▶ **Extract to read**:

================

Radiation Therapy when given alone with curative intent has never been shown to improve survival from
mesothelioma The necessary radiation dose to treat mesothelioma that has not been surgically removed would be very toxic.
Chemotherapy is the only treatment for
mesothelioma that has been proven to improve survival in randomised and controlled trials. The landmark study published in 2003 by Vogelzang and colleagues compared cisplatin chemotherapy alone with a combination of cisplatin and pemetrexed (brand name Alimta) chemotherapy) in patients who had not received chemotherapy for malignant pleural mesothelioma previously and were not candidates for more aggressive "curative" surgery. This trial was the first to report a survival advantage from chemotherapy in malignant pleural
mesothelioma showing a statistically significant improvement in median survival from 10 months in the patients treated with cisplatin alone to 13.3 months in the combination pemetrexed group in patients who received supplementation with folate and vitamin B12. Vitamin supplementation was given to most patients in the trial and pemetrexed related side effects were significantly less in patients receiving pemetrexed when they also received daily oral folate 500mcg and intramuscular vitamin B12 1000mcg every 9 weeks compared with patients receiving pemetrexed without vitamin supplementation. The objective response rate increased from 20% in the cisplatin group to 46% in the combination pemetrexed group. Some side effects such as nausea and vomiting, stomatitis, and diarrhoea were more common in the combination pemetrexed group but only affected a minority of patients and overall the combination of pemetrexed and cisplatin was well tolerated when patients received vitamin supplementation; both quality of life and lung function tests improved in the combination pemetrexed group. In February 2004, the United States Food and Drug Administration approved pemetrexed for treatment of malignant pleural mesothelioma. However, there are still unanswered questions about the optimal use of chemotherapy, including when to start treatment, and the optimal number of cycles to give.

================

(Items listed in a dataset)
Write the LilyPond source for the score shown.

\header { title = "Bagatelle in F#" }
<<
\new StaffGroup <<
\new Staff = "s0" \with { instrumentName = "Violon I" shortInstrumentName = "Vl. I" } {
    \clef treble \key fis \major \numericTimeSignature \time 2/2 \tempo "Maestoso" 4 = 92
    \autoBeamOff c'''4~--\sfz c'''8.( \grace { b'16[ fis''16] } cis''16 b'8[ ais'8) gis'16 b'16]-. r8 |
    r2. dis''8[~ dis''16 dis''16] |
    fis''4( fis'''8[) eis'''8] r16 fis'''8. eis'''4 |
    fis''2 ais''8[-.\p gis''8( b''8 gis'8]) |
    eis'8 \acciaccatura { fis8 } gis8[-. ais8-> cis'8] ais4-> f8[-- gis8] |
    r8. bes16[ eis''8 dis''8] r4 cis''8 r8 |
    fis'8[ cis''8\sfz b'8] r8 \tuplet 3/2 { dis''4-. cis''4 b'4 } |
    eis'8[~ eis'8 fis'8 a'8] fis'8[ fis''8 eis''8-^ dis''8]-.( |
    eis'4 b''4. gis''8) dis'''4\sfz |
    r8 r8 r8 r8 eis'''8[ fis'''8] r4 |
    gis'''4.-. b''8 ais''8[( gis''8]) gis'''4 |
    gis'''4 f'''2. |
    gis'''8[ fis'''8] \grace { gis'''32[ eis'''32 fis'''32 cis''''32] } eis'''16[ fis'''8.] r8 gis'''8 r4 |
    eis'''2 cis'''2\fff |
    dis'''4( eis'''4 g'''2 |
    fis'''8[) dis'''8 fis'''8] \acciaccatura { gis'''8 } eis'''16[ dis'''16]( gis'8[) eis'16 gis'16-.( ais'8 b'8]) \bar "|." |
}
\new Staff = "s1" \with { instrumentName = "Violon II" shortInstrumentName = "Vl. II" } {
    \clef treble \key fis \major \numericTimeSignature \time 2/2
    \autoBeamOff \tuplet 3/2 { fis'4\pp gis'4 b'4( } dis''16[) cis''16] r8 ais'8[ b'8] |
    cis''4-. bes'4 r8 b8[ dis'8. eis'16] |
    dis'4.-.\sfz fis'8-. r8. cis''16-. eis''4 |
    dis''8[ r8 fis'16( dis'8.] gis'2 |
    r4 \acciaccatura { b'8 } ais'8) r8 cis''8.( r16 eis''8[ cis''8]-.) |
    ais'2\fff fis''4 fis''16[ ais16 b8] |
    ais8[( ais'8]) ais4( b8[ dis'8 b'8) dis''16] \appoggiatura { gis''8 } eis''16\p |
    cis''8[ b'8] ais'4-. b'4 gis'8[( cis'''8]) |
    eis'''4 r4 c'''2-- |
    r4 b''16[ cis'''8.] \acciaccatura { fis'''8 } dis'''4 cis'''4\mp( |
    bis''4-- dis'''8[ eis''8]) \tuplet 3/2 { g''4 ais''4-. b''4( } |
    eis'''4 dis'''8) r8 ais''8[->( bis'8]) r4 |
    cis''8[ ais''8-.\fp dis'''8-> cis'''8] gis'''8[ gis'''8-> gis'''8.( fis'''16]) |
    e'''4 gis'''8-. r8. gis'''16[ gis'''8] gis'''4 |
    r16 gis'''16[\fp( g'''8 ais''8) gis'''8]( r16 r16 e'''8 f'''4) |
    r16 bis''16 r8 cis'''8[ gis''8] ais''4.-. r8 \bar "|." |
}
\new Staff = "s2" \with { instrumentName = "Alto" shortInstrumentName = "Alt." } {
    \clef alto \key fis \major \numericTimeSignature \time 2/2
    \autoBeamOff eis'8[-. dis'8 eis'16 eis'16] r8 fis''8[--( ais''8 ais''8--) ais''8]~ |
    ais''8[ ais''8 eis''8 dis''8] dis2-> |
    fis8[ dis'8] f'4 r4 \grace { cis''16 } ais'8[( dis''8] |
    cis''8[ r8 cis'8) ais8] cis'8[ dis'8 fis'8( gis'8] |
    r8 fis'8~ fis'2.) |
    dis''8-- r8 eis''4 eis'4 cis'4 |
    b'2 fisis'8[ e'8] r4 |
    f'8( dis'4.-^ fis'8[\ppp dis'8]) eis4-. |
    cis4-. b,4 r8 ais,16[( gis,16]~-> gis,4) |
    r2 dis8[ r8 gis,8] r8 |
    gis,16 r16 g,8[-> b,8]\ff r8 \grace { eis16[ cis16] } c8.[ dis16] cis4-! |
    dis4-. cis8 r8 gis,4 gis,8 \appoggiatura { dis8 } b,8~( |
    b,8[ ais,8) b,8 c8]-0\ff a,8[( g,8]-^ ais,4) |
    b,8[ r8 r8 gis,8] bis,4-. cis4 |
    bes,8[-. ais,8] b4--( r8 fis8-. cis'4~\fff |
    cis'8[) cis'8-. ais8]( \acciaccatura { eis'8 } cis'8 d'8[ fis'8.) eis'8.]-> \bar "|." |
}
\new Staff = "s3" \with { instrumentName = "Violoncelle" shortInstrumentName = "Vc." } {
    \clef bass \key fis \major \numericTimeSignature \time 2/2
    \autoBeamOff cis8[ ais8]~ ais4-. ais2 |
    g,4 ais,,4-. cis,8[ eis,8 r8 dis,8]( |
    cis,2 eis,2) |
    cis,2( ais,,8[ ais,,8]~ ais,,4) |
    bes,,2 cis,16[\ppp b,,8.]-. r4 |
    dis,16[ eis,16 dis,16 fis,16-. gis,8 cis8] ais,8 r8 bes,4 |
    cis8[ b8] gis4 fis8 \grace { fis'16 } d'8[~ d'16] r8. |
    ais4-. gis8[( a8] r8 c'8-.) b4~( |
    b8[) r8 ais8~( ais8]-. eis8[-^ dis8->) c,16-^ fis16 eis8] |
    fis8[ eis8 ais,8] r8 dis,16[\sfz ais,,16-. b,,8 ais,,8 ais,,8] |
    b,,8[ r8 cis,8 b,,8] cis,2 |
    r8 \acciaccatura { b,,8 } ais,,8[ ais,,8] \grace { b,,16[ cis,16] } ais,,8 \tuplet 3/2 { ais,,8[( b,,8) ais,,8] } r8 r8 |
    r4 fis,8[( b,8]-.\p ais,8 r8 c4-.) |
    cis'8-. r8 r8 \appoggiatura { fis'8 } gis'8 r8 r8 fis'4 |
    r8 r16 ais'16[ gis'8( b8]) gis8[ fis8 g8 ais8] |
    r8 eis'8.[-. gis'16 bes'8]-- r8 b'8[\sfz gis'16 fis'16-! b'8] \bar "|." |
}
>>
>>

================

▶ **Task**: Revise the part of the mesothelioma treatment text that opens with "Radiation Therapy when" and closes with "be very toxic.", putting "highly toxic" in place of "very toxic". These records come from a separate source.

▶ **Your response**:
Radiation Therapy when given alone with curative intent has never been shown to improve survival from
mesothelioma The necessary radiation dose to treat mesothelioma that has not been surgically removed would be highly toxic.